The public/private economic crime plan published in 2019 provided impetus and direction for our collective efforts in this area, including strengthening law enforcement and increasing domestic and international co-operation. There has been progress in tackling the threat. For example, in recent years we have built some key capabilities, including the creation of the National Economic Crime Centre and substantial reform of the suspicious activity reports regime.
As a number of hon. Members touched on during the debate, we have enacted the Economic Crime (Transparency and Enforcement) Act 2022, introducing reforms to enable law enforcement to take more effective action against kleptocrats who launder their funds in the UK. We have also legislated for a levy on the anti-money laundering regulated sector, which from next year will raise £100 million a year to help us to combat economic crime.
I hear some of the concerns expressed by colleagues about the potentially fragmented nature of the enforcement landscape, yet I would emphasise that that does not mean there is not joint and co-ordinated working between the law enforcement agencies concerned. The ever-evolving and clandestine nature of economic crime requires a multi-agency response, drawing together the relevant expertise, capability and resources to effectively tackle this challenge head-on.

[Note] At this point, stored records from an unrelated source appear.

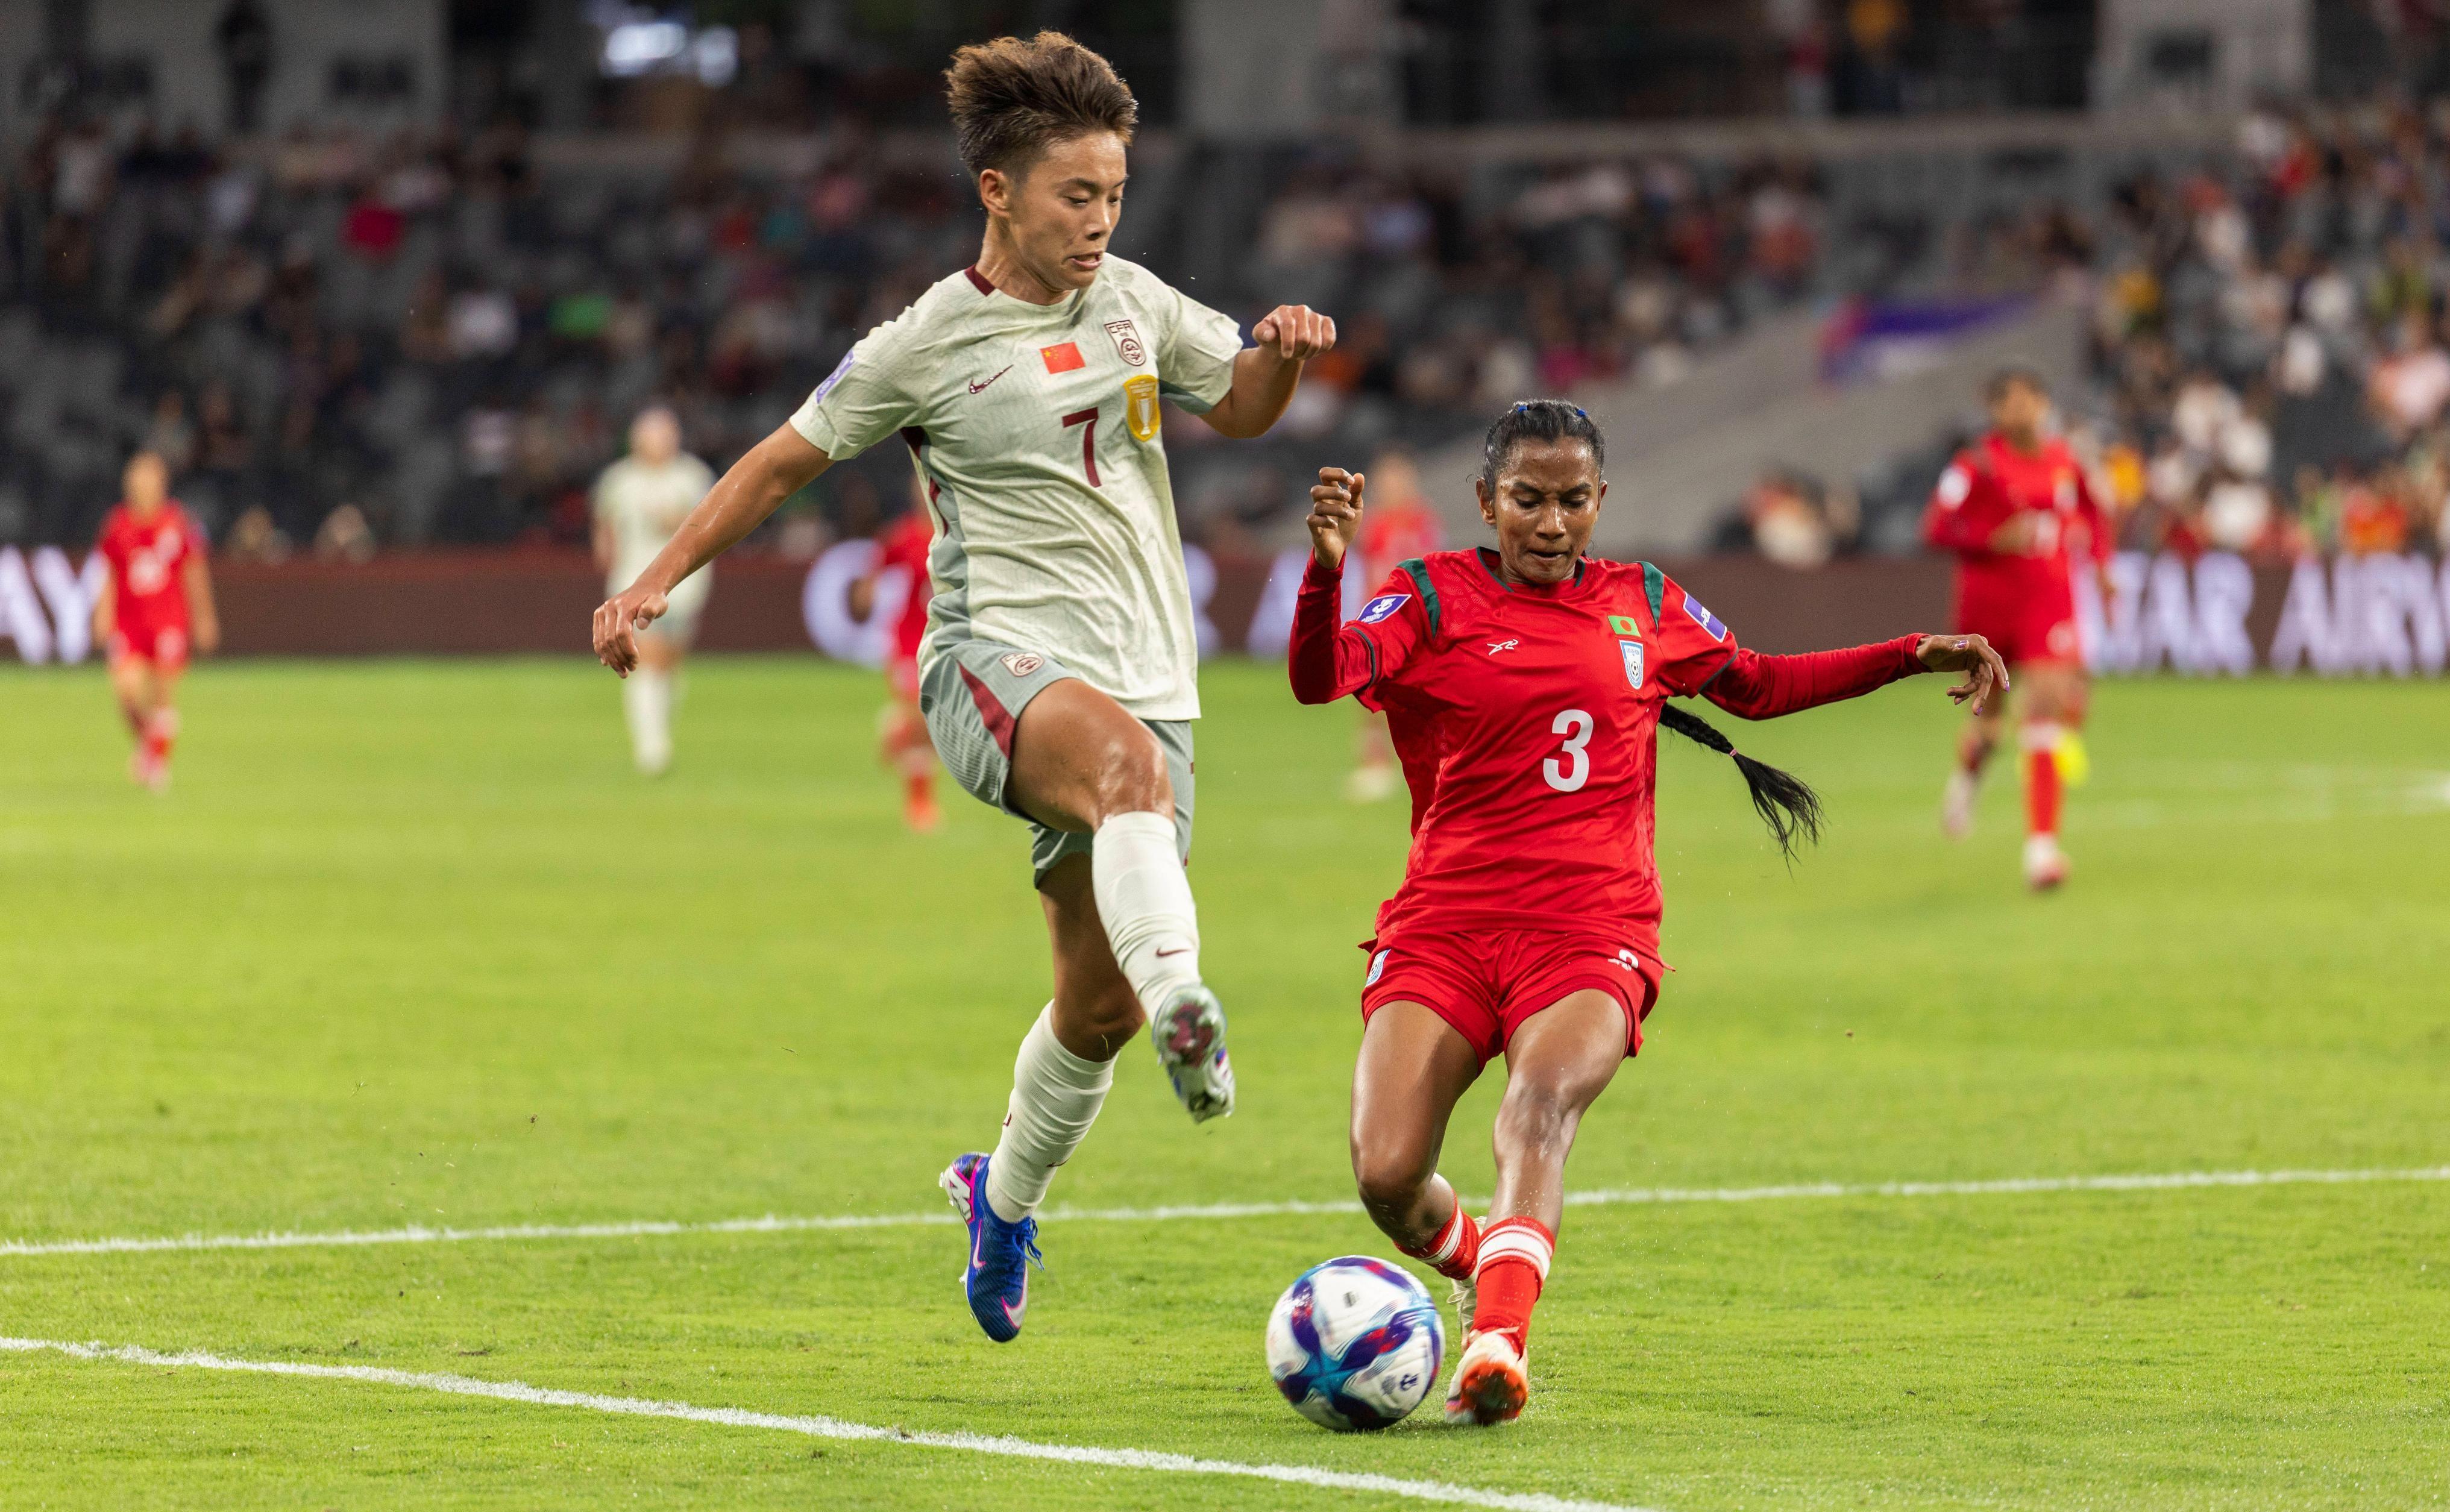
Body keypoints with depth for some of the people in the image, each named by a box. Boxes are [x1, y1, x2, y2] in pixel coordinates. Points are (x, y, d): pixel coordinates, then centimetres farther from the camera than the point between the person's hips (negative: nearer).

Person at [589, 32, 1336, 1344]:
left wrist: (1279, 355, 2)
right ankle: (1186, 1008, -59)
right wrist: (656, 580, 1)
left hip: (1146, 680, 5)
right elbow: (784, 460, 6)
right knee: (1126, 752, -41)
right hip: (994, 664, -5)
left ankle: (1004, 1196, 32)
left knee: (1101, 1000, 6)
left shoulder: (1133, 302, 11)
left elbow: (1236, 408, 25)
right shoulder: (925, 346, -3)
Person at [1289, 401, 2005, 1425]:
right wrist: (1325, 571, -34)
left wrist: (1915, 656, 25)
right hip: (1443, 926, 0)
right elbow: (1320, 680, -14)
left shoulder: (1645, 606, 15)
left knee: (1545, 1095, -32)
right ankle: (1472, 1264, 22)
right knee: (1386, 1177, -14)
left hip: (1593, 933, 0)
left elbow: (1758, 686, 31)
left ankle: (1496, 1340, -49)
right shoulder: (1432, 599, 4)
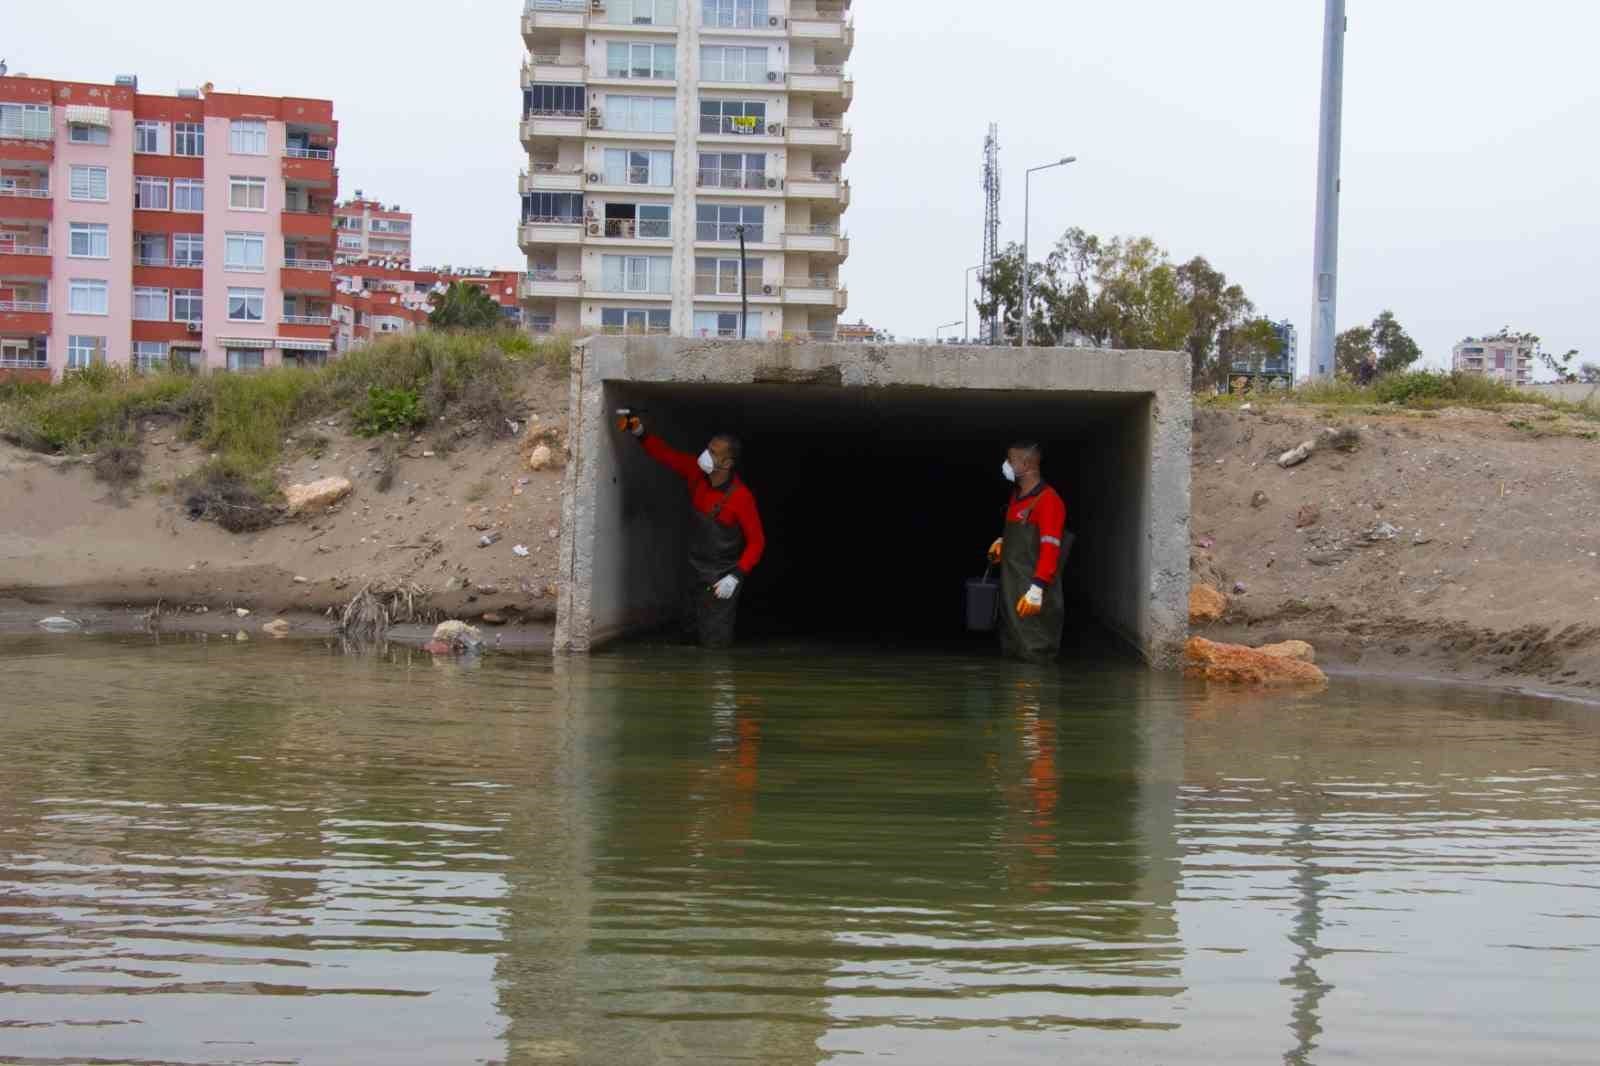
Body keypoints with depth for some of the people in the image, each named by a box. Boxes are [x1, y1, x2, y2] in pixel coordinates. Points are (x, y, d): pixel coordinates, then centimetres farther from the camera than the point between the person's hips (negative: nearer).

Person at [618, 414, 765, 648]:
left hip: (723, 575, -6)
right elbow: (665, 454, 0)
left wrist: (735, 577, -26)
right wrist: (639, 432, -16)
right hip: (696, 570, 6)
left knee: (715, 642, -11)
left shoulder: (741, 497, -26)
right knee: (696, 634, 16)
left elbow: (757, 541, -20)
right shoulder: (696, 473, -9)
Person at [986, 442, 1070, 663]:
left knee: (1033, 654, -6)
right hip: (1011, 587, 9)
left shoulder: (1048, 500, -15)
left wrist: (1037, 588, -27)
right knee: (1013, 649, 13)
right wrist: (1002, 543, 12)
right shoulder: (1016, 495, 14)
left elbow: (1050, 549, -21)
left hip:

The Government believe that the National Economic Crime Centre plays a leading role in setting strategic priorities for the enforcement response to economic crime and bringing agencies together. The NECC leads intensification campaigns to prevent, prepare for and protect against economic crime and to pursue those responsible for it. Co-ordinated by the NECC, the joint money laundering intelligence taskforce serves as a world-leading model of best practice, enabling tactical and strategic intelligence sharing between the public and private sectors to better tackle economic crime and support high-priority operations. However, we recognise the need to go further, as many hon. Members have set out.
I note the Minister’s theoretical description of what happens, but the practice, for anybody who puts any allegation that we get from whistleblowers into the system, is that it just gets passed from one agency to another and it then falls down a black hole and we never hear about it again. While theoretically co-operation and co-ordination take place, in practice they do not. The other thing I would say is that, if in practice the system is working so brilliantly, why are prosecutions and convictions down by so much when we know economic crime is going in the opposite direction?
We would accept there is a need to go further and certainly, following today’s debate, we look forward to the debates we will have on the forthcoming Bill. From what we have heard today, I think Members across the House will have thoughts, opinions and valuable contributions to make on how we can strengthen our regime, in both its legal construction and its direct impact.
We recognised in the 2021 spending review the need to invest in this area. The economic crime levy, combined with public contributions, is now an overall package of £400 million to tackle economic crime over the next three years. In the wake of Russia’s invasion of Ukraine, the National Crime Agency established a new combating kleptocracy cell specifically to combat corrupt elites, their dirty money and those who enable them to abuse our financial system. We also recognise that we need to further empower law enforcement through the forthcoming economic crime and corporate transparency Bill, which will be designed to tackle economic crime and protect our national security while supporting enterprise. The Bill will include much-needed reforms to Companies House and limited partnerships, with additional powers to seize suspect crypto assets more quickly.